Watering green - low-flow, no-mow
When it comes to green building, energy is first-born, and water is the red-headed step child. At least until recently as the infernal drought in California has grabbed headlines and alarmed many of us west of the Mississippi.
Nine cities in the United States are literally running out of water, and 100 percent of those are in California. Not only could zero water foreshadow emigrations from cities and perhaps entire regions, think what dry faucets would do to real estate property values. (Las Vegas – I’m talkin’ to YOU.)
A number of green-building certifications like LEED are ahead of the curve, incentivizing water savings and aquifer recharge by requiring owners to “infiltrate” runoff on-site
(soak up water like a sponge) rather than dumping it into the streets and storm sewers. The goal? Use as little potable water as possible, and recharge as much as possible.
The irony is that the dirtiest water on a site is the runoff right after rain starts – when chemicals, pet waste, oil and other pollutants rinse off a site and into storm water drains. But by directing runoff downward, porous dirt, roots and greenery filter impurities so that water hitting below-grade aquifers is drip-purified.
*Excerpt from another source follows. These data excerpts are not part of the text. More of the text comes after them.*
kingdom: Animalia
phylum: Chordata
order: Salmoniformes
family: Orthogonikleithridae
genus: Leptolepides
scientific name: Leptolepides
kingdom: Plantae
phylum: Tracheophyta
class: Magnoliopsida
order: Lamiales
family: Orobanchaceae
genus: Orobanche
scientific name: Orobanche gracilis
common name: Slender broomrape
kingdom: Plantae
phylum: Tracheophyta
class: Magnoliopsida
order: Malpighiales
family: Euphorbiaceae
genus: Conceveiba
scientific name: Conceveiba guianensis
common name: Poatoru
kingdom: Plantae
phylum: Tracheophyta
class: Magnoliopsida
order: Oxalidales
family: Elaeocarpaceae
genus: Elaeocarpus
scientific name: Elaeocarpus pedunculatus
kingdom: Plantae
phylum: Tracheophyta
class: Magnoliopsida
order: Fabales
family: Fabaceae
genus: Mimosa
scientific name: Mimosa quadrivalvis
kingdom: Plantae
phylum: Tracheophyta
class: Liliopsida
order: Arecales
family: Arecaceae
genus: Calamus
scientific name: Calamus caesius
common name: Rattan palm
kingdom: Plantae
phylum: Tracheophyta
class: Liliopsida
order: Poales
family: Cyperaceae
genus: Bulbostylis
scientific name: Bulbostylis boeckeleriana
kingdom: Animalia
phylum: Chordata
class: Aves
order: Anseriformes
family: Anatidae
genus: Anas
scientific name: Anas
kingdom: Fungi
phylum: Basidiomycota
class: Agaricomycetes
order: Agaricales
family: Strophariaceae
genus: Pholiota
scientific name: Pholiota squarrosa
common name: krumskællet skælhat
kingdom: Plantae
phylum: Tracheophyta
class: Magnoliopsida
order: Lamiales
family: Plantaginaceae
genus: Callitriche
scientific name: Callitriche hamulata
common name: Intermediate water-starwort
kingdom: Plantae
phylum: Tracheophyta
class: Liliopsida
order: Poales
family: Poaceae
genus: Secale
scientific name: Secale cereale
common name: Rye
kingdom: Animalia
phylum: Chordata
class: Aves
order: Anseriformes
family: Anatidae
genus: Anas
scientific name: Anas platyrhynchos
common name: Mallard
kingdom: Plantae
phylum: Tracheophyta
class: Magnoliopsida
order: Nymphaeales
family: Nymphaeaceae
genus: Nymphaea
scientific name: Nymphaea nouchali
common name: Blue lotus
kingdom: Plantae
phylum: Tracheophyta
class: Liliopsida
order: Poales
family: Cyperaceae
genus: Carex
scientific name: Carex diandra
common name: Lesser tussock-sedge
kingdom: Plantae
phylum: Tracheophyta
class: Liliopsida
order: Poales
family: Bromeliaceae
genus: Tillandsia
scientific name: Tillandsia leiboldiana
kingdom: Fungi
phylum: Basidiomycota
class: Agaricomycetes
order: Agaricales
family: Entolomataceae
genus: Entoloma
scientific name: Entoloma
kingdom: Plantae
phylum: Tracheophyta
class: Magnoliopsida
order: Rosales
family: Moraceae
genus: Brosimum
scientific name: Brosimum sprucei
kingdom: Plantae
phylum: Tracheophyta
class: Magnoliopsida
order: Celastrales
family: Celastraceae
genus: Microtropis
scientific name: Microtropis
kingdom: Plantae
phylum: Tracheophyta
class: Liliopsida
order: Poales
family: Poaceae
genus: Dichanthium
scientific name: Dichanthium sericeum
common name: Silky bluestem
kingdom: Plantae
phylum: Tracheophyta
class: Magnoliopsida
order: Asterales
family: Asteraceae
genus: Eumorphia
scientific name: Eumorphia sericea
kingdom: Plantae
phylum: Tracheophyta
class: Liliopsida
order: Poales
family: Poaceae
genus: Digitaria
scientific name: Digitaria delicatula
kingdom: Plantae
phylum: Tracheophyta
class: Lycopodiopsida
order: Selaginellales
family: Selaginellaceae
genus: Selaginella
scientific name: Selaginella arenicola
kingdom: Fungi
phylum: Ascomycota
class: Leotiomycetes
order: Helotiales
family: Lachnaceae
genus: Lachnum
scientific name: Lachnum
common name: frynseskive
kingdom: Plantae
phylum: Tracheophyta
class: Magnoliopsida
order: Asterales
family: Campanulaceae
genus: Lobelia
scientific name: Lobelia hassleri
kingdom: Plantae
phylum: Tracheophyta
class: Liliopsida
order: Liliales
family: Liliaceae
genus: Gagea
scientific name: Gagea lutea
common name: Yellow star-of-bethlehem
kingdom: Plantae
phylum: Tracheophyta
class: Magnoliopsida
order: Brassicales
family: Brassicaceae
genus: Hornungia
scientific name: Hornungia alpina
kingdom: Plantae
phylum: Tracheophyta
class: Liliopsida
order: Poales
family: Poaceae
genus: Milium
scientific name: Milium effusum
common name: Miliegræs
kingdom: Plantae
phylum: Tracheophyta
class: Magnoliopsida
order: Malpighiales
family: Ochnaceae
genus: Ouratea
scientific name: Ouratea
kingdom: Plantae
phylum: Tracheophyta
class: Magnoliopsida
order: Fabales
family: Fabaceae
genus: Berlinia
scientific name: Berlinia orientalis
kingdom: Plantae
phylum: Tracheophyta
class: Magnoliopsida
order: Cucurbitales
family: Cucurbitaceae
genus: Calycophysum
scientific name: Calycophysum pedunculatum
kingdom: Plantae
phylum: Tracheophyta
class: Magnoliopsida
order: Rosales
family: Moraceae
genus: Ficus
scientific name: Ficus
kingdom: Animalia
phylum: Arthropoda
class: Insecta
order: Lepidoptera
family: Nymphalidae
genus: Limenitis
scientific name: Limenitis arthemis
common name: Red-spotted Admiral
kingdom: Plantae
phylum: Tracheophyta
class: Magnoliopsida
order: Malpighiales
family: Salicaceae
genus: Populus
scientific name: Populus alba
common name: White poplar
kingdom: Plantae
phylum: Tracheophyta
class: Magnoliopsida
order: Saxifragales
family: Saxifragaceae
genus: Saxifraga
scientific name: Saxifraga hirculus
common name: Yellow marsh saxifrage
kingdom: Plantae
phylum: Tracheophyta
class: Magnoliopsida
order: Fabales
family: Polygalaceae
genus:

One of my private clients in Boulder did just that. Their project is seeking LEED certification (gold), and the landscape designer, Khalana Gocken of Ethos Landscaping, designed gorgeous on-site features that retain water for natural filtration. French drains, swales and permeable pavers channel water from the roof to an on-site rain garden.
The upshot? The site requires basically no water, the native buffalo grass doesn’t need mowing, and the Xeric (low-water) plants are gorgeous.
FRENCH DRAINS & SWALES –French drains are pipes, sometimes porous and usually buried, laid over a gravel bed. As water runs through them, they seep water and divert it through a channel. And swales are low, vegetated channels that direct water yet also allow for ground absorption.
At this residence, the right side of the house is on the high side of the hill, and heavy rain runoff threatened to flood the client’s basement. So the builder raised the foundation walls two feet, and Gocken ran a French drain along that side of the house, diverting the water away from the basement walls.
RAIN GARDEN –The back of the lot was a low spot. Rather than in-fill it, Gocken designed a patio, and created a gorgeous rain garden behind it – a low spot to serve as a basin for rain runoff. She then planted it with beautiful native plantings that don’t need additional watering.
PERMEABLE PAVERS –Rather than pour a conventional concrete driveway, which would act as an impermeable channel for runoff, the client instead opted for stamped, colored pavers to allow the rain to be absorbed around the concrete pads.
Permeable paving is showing up all over the country, and the city of Chicago is even now re-paving alleys with pavement that allows water to flow through it rather than off it to inundate the city’s old storm water system. The stamped, colored pavers used here came at a premium, but basic concrete pads aren’t significantly more expensive than a solid pour.
Water, like energy, has a quantifiable impact on the cost to run a home. And while it hasn’t historically gotten quite the headlines energy has, that’s changing. NOW is the time to address it – micro and macro.
REAL ESTATE IMPACT: If you have low-water landscaping, quantify that benefit, and market it when you sell. In places with seasons, one rule-of-thumb calculation for irrigation needed per year is 18 gallons per square foot (non-drought), divided by 6 months. With this house, all grass, trees and shrubs total 2,073 square feet. So (18 x 2,073) / 6 = 6,219 gallons per month.
With the low-water features this client installed, that number essentially vanished. Your water utility can give you the right numbers for your climate zone and price per gallon.